Sunday, August 12, 2012

Gold Fever

Do not store up for yourselves treasures on earth, where moth and rust consume and where thieves break in and steal; but store up for yourselves treasures in heaven, where neither moth nor rust consumes and where thieves do not break in and steal. For where your treasure is, there your heart will be also. (Matthew 6:19-21)

The dwarves have found their treasure and dragon guarding it has been vanquished. While the men of Lake-town are busy dealing with Smaug and his aftermath, the dwarves are already counting and dividing and dreaming about what they will do with their shares of the gold and jewels. Even little Bilbo is not immune from the sickness – when he happens upon the Arkenstone, a magnificent jewel that belonged to dwarf leader Thorin’s ancestors, he takes it and hides it away, never telling anyone he has it even as he watches Thorin search for it day after day. 

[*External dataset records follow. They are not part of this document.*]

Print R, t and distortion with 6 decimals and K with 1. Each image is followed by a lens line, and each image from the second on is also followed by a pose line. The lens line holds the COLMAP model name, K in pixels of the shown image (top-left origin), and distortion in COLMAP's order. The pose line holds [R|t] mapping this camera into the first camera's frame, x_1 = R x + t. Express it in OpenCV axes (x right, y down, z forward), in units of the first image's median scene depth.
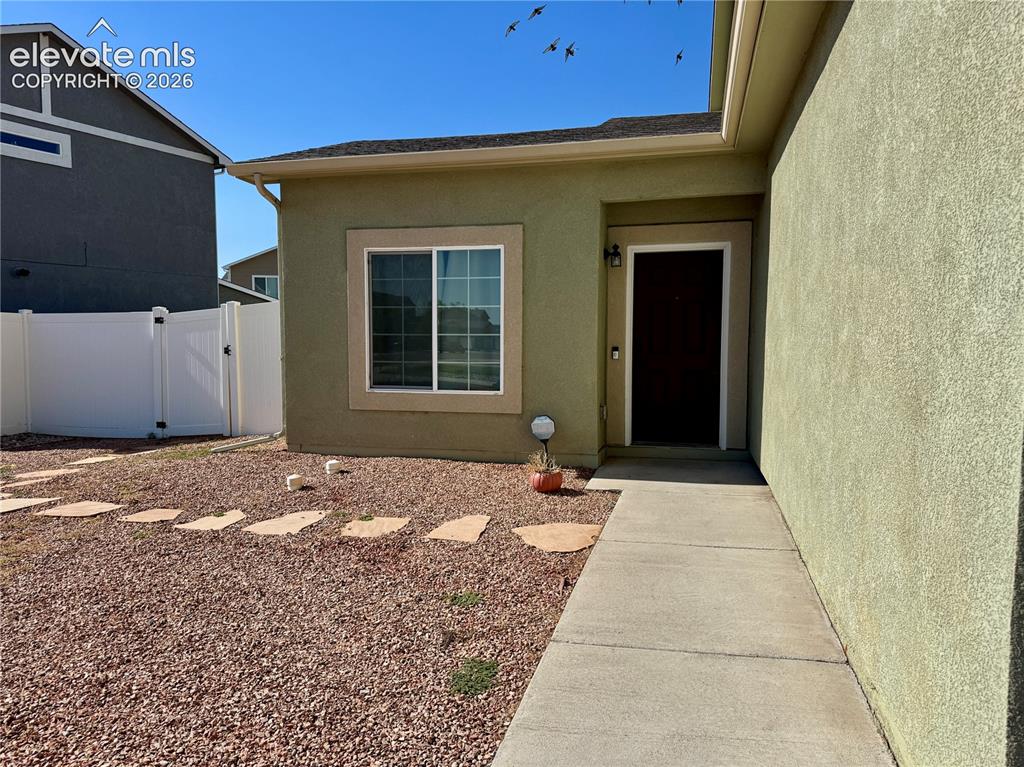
lens RADIAL K [[697.6, 0, 512.0], [0, 697.6, 383.5], [0, 0, 1]] dist [0.156679, -0.189120]
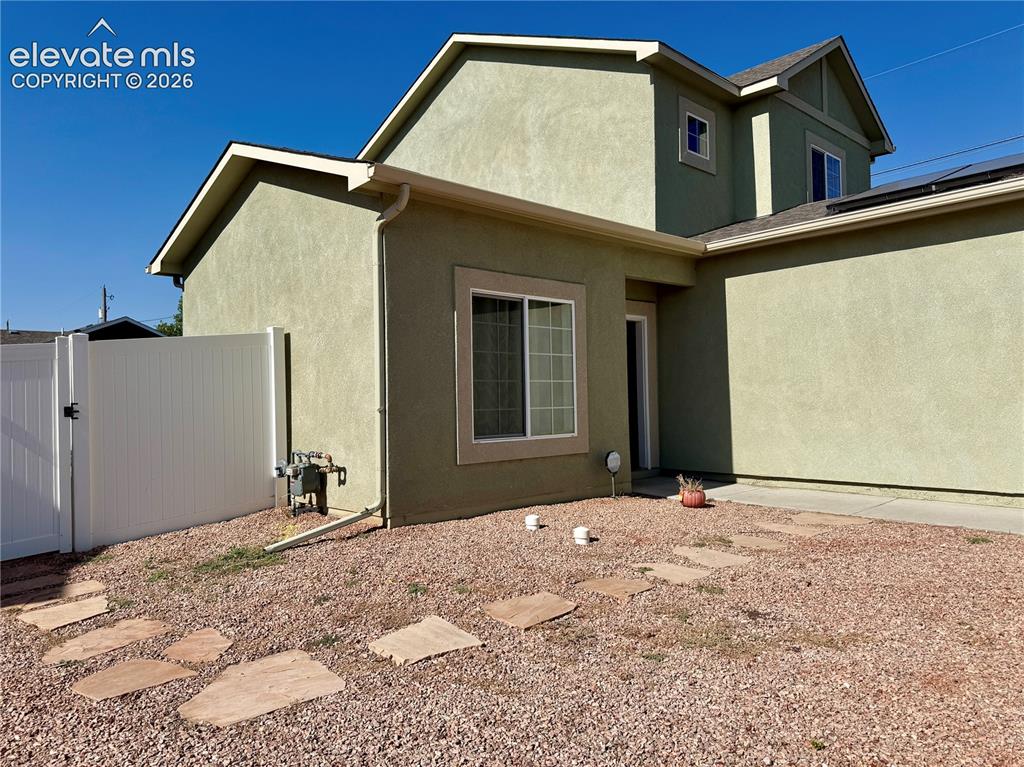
lens RADIAL K [[716.7, 0, 512.0], [0, 716.7, 383.5], [0, 0, 1]] dist [0.052818, -0.000076]
pose [[0.542956, 0.007092, 0.839731, -0.963198], [0.071950, 0.995894, -0.054933, -0.011080], [-0.836673, 0.090245, 0.540217, 0.453974]]
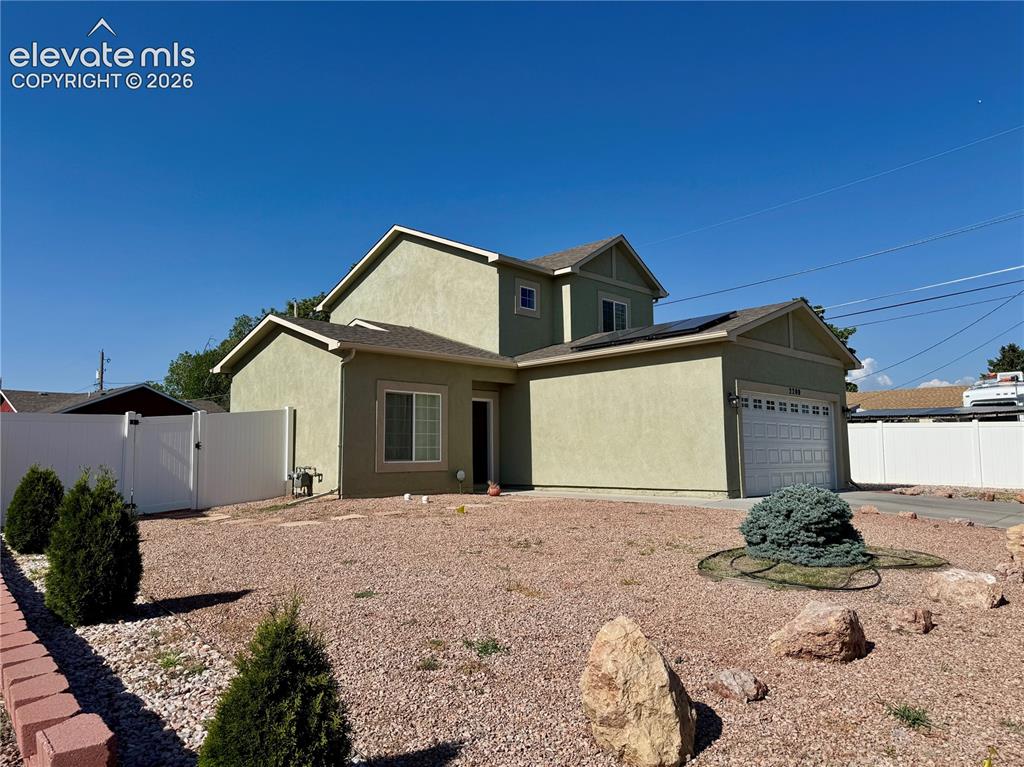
lens RADIAL K [[697.6, 0, 512.0], [0, 697.6, 383.5], [0, 0, 1]] dist [0.156679, -0.189120]
pose [[0.507507, 0.082816, 0.857658, -1.708287], [0.064725, 0.988894, -0.133788, 0.077436], [-0.859213, 0.123411, 0.496511, -0.285572]]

Bilbo is not totally beyond help, though, something which is made apparent even as the dwarves prove right what Paul said about the love of money and the roots of evil. A large company of men come from Lake-town to talk with the dwarves and to reclaim the portion of the dragon hoard that had been stolen from their ancestors who used to live near the Lonely Mountain. They feel that it is only right for the dwarves to grant them this, especially considering the fact that Lake-town was destroyed because they helped the dwarves on their quest and that one of their number was responsible for Smaug’s death. The dwarves, unwilling to concede, barricade themselves inside the mountain and refuse to talk with the men or come to any kind of compromise. Seeing that the dwarves are hell-bent on bringing about their own destruction, whether through battle or being besieged, the little hobbit takes his burgled treasure and slips unseen to the camp of the men. He presents the Arkenstone to them as a bargaining chip in their negotiations with stubborn Thorin.

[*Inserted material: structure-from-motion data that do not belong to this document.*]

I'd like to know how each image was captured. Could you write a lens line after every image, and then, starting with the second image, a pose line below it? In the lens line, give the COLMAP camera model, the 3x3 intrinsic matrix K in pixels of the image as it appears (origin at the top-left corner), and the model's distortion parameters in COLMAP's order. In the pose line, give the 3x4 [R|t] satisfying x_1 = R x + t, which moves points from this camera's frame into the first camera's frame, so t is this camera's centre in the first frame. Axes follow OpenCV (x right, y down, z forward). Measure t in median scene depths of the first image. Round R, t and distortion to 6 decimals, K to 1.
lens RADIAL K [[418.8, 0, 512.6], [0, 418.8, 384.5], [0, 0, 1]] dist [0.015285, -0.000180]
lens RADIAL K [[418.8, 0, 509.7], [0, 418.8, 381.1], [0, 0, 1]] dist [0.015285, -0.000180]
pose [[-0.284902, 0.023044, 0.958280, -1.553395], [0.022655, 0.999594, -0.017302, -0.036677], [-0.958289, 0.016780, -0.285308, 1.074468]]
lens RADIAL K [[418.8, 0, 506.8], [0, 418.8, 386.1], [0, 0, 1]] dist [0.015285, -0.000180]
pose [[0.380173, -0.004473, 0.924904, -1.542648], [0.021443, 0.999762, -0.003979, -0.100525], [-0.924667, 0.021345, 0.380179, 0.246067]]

Thorin is incensed at the idea of trading the men’s treasure for the jewel, however – why should he have to pay for what is rightly his? He is even angrier when he discovers that it is the betrayal of Bilbo that has put the stone in the men’s hands. At this point, knowing that he was wrong to take the Arkenstone to begin with, Bilbo takes the high road in the situation and attempts to make amends – he asks that the jewel be considered his 1/14 share of the treasure, which he will then trade for a share of the gold and other treasures. Then, he will give his share to the men, keeping nothing for himself, because as much as he covets the Arkenstone, he values more his own wellbeing and peaceful relations between all parties involved.

Like Bilbo, we don’t always do what is right, and we become overly possessive of things instead of keeping our eyes on God. At some point, however, we can make the choice to continue to be like Bilbo and find ways to compromise and to make peace with others, turning our eyes back to friendship and harmony – the kinds of treasures that won’t rust and can’t be taken from us by thieves, dragons, or dwarves.